-- DATA SUPPLIED follows --

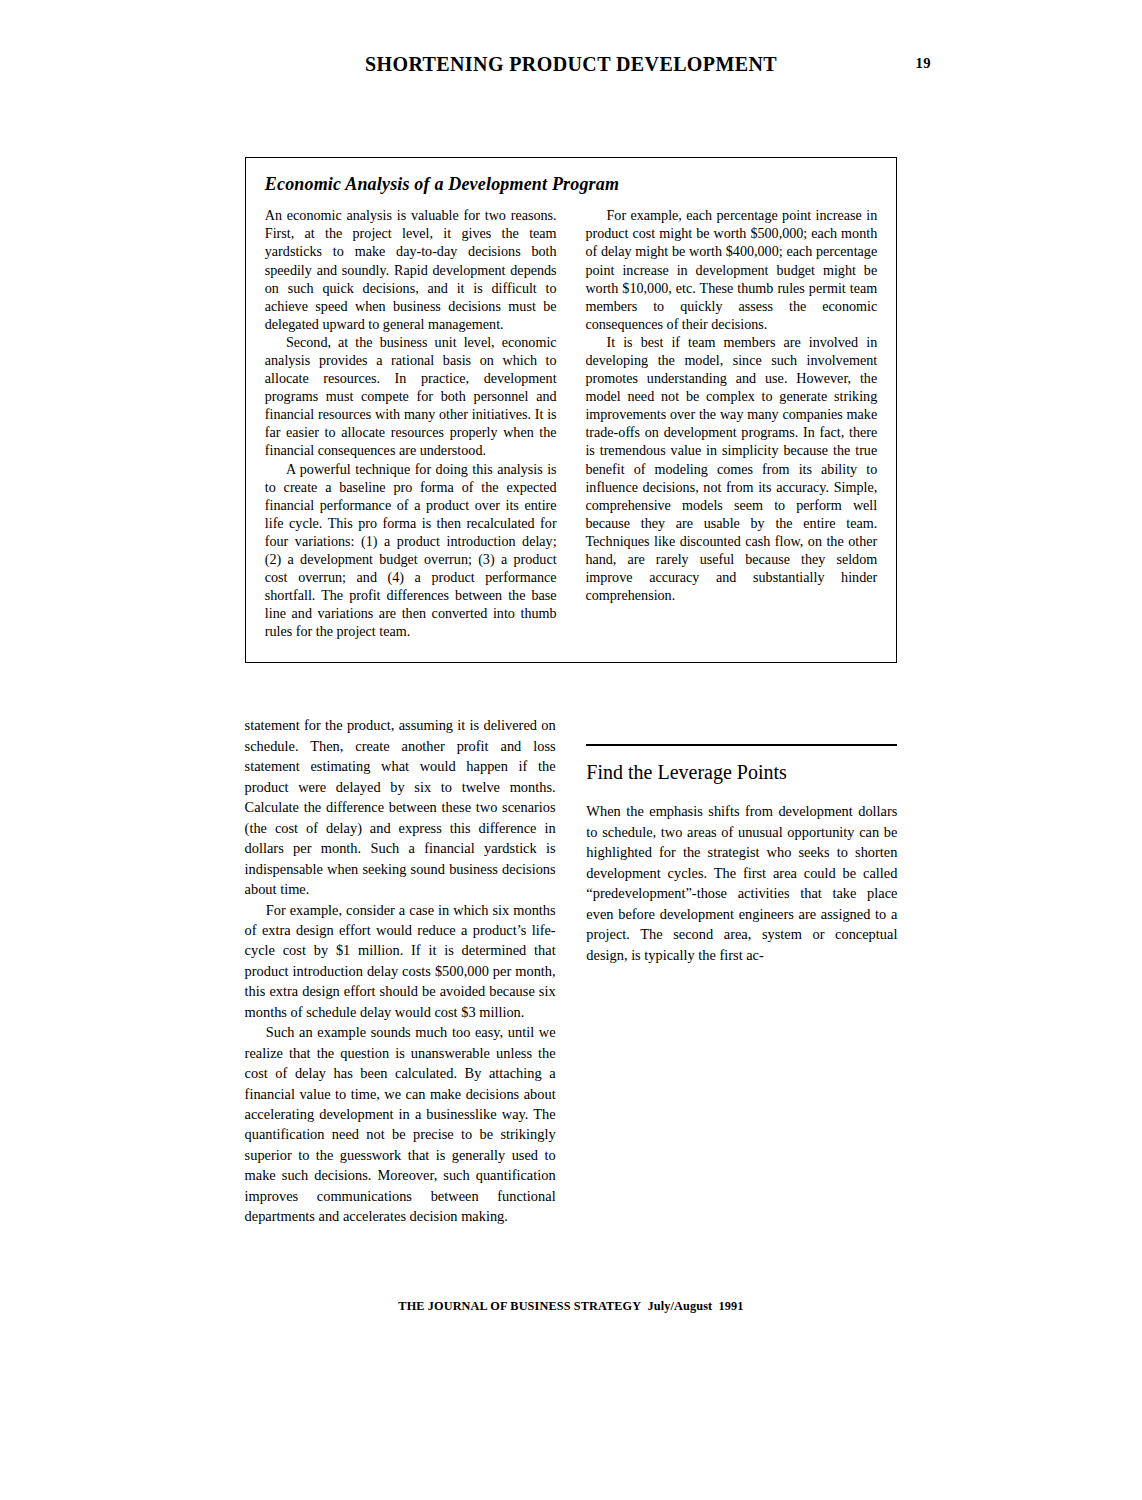SHORTENING PRODUCT DEVELOPMENT 19
Economic Analysis of a Development Program
An economic analysis is valuable for two reasons. First, at the project level, it gives the team yardsticks to make day-to-day decisions both speedily and soundly. Rapid development depends on such quick decisions, and it is difficult to achieve speed when business decisions must be delegated upward to general management.
Second, at the business unit level, economic analysis provides a rational basis on which to allocate resources. In practice, development programs must compete for both personnel and financial resources with many other initiatives. It is far easier to allocate resources properly when the financial consequences are understood.
A powerful technique for doing this analysis is to create a baseline pro forma of the expected financial performance of a product over its entire life cycle. This pro forma is then recalculated for four variations: (1) a product introduction delay; (2) a development budget overrun; (3) a product cost overrun; and (4) a product performance shortfall. The profit differences between the base line and variations are then converted into thumb rules for the project team.
For example, each percentage point increase in product cost might be worth $500,000; each month of delay might be worth $400,000; each percentage point increase in development budget might be worth $10,000, etc. These thumb rules permit team members to quickly assess the economic consequences of their decisions.
It is best if team members are involved in developing the model, since such involvement promotes understanding and use. However, the model need not be complex to generate striking improvements over the way many companies make trade-offs on development programs. In fact, there is tremendous value in simplicity because the true benefit of modeling comes from its ability to influence decisions, not from its accuracy. Simple, comprehensive models seem to perform well because they are usable by the entire team. Techniques like discounted cash flow, on the other hand, are rarely useful because they seldom improve accuracy and substantially hinder comprehension.
statement for the product, assuming it is delivered on schedule. Then, create another profit and loss statement estimating what would happen if the product were delayed by six to twelve months. Calculate the difference between these two scenarios (the cost of delay) and express this difference in dollars per month. Such a financial yardstick is indispensable when seeking sound business decisions about time.
For example, consider a case in which six months of extra design effort would reduce a product’s life-cycle cost by $1 million. If it is determined that product introduction delay costs $500,000 per month, this extra design effort should be avoided because six months of schedule delay would cost $3 million.
Such an example sounds much too easy, until we realize that the question is unanswerable unless the cost of delay has been calculated. By attaching a financial value to time, we can make decisions about accelerating development in a businesslike way. The quantification need not be precise to be strikingly superior to the guesswork that is generally used to make such decisions. Moreover, such quantification improves communications between functional departments and accelerates decision making.
Find the Leverage Points
When the emphasis shifts from development dollars to schedule, two areas of unusual opportunity can be highlighted for the strategist who seeks to shorten development cycles. The first area could be called “predevelopment”-those activities that take place even before development engineers are assigned to a project. The second area, system or conceptual design, is typically the first ac-
THE JOURNAL OF BUSINESS STRATEGY July/August 1991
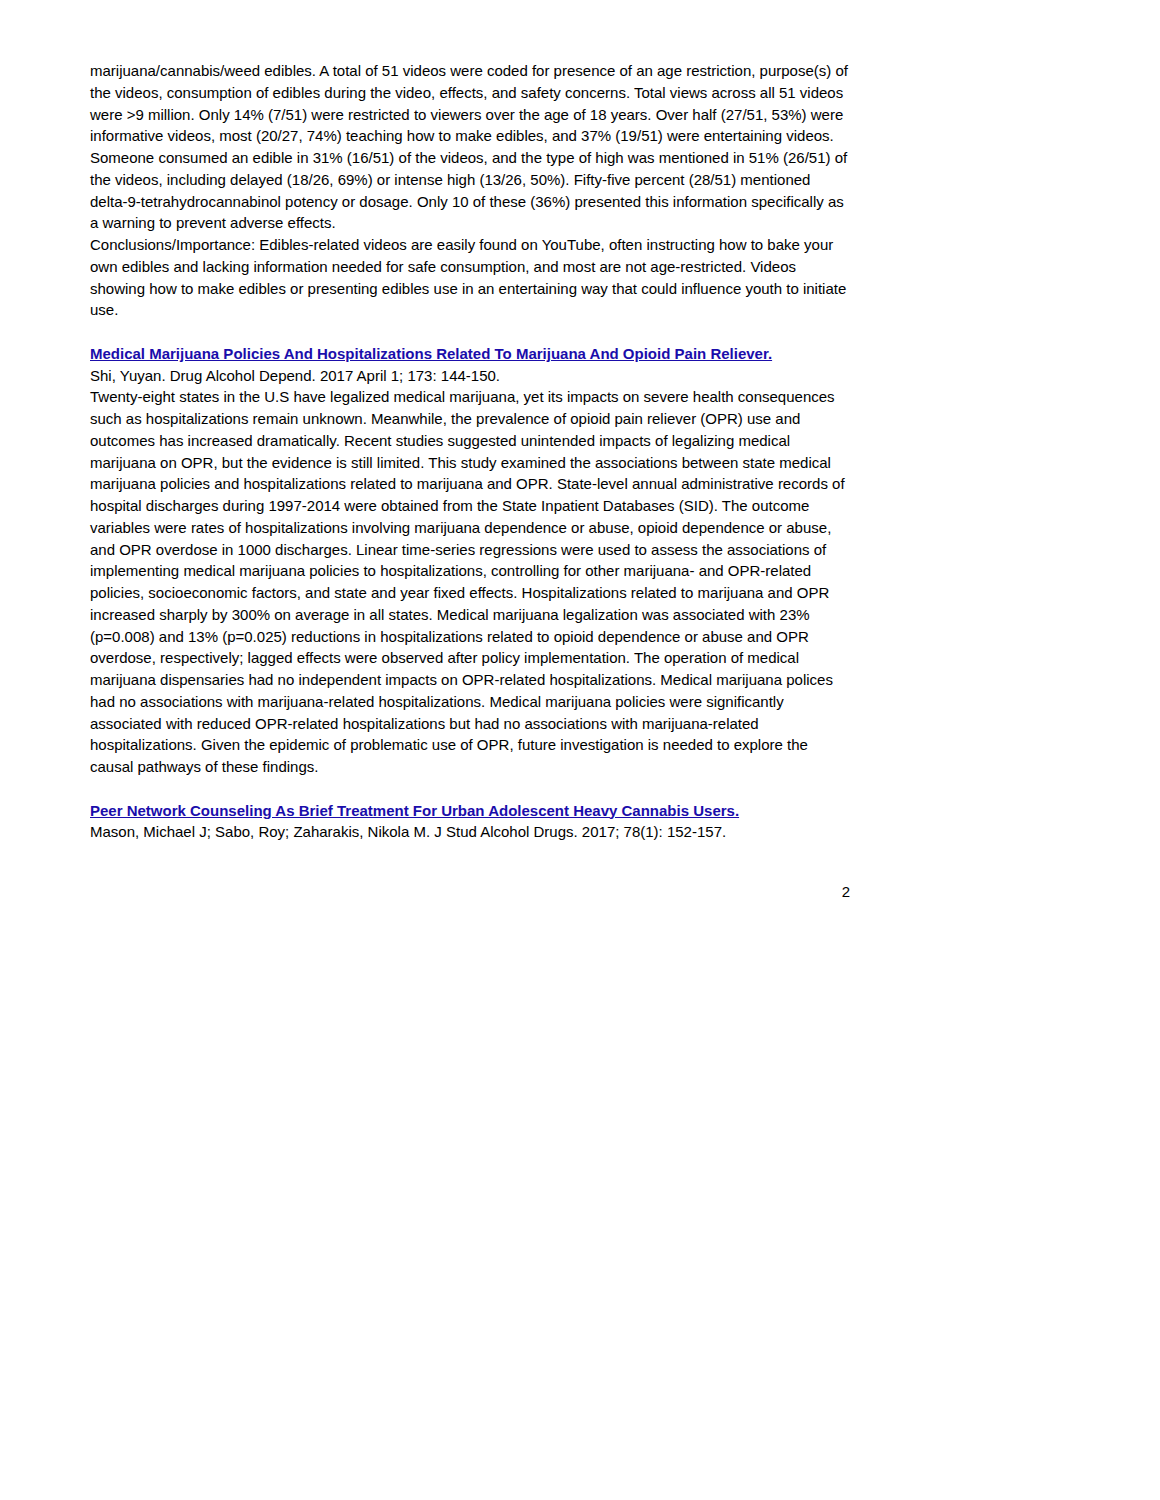marijuana/cannabis/weed edibles. A total of 51 videos were coded for presence of an age restriction, purpose(s) of the videos, consumption of edibles during the video, effects, and safety concerns. Total views across all 51 videos were >9 million. Only 14% (7/51) were restricted to viewers over the age of 18 years. Over half (27/51, 53%) were informative videos, most (20/27, 74%) teaching how to make edibles, and 37% (19/51) were entertaining videos. Someone consumed an edible in 31% (16/51) of the videos, and the type of high was mentioned in 51% (26/51) of the videos, including delayed (18/26, 69%) or intense high (13/26, 50%). Fifty-five percent (28/51) mentioned delta-9-tetrahydrocannabinol potency or dosage. Only 10 of these (36%) presented this information specifically as a warning to prevent adverse effects.
Conclusions/Importance: Edibles-related videos are easily found on YouTube, often instructing how to bake your own edibles and lacking information needed for safe consumption, and most are not age-restricted. Videos showing how to make edibles or presenting edibles use in an entertaining way that could influence youth to initiate use.
Medical Marijuana Policies And Hospitalizations Related To Marijuana And Opioid Pain Reliever.
Shi, Yuyan. Drug Alcohol Depend. 2017 April 1; 173: 144-150.
Twenty-eight states in the U.S have legalized medical marijuana, yet its impacts on severe health consequences such as hospitalizations remain unknown. Meanwhile, the prevalence of opioid pain reliever (OPR) use and outcomes has increased dramatically. Recent studies suggested unintended impacts of legalizing medical marijuana on OPR, but the evidence is still limited. This study examined the associations between state medical marijuana policies and hospitalizations related to marijuana and OPR. State-level annual administrative records of hospital discharges during 1997-2014 were obtained from the State Inpatient Databases (SID). The outcome variables were rates of hospitalizations involving marijuana dependence or abuse, opioid dependence or abuse, and OPR overdose in 1000 discharges. Linear time-series regressions were used to assess the associations of implementing medical marijuana policies to hospitalizations, controlling for other marijuana- and OPR-related policies, socioeconomic factors, and state and year fixed effects. Hospitalizations related to marijuana and OPR increased sharply by 300% on average in all states. Medical marijuana legalization was associated with 23% (p=0.008) and 13% (p=0.025) reductions in hospitalizations related to opioid dependence or abuse and OPR overdose, respectively; lagged effects were observed after policy implementation. The operation of medical marijuana dispensaries had no independent impacts on OPR-related hospitalizations. Medical marijuana polices had no associations with marijuana-related hospitalizations. Medical marijuana policies were significantly associated with reduced OPR-related hospitalizations but had no associations with marijuana-related hospitalizations. Given the epidemic of problematic use of OPR, future investigation is needed to explore the causal pathways of these findings.
Peer Network Counseling As Brief Treatment For Urban Adolescent Heavy Cannabis Users.
Mason, Michael J; Sabo, Roy; Zaharakis, Nikola M. J Stud Alcohol Drugs. 2017; 78(1): 152-157.
2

-- DATA SUPPLIED concluded --

WHAT IS REQUIRED: Among the lines above, please find those with "members" and copy them.

EXERCISE RESPONSE:
For example, each percentage point increase in product cost might be worth $500,000; each month of delay might be worth $400,000; each percentage point increase in development budget might be worth $10,000, etc. These thumb rules permit team members to quickly assess the economic consequences of their decisions.
It is best if team members are involved in developing the model, since such involvement promotes understanding and use. However, the model need not be complex to generate striking improvements over the way many companies make trade-offs on development programs. In fact, there is tremendous value in simplicity because the true benefit of modeling comes from its ability to influence decisions, not from its accuracy. Simple, comprehensive models seem to perform well because they are usable by the entire team. Techniques like discounted cash flow, on the other hand, are rarely useful because they seldom improve accuracy and substantially hinder comprehension.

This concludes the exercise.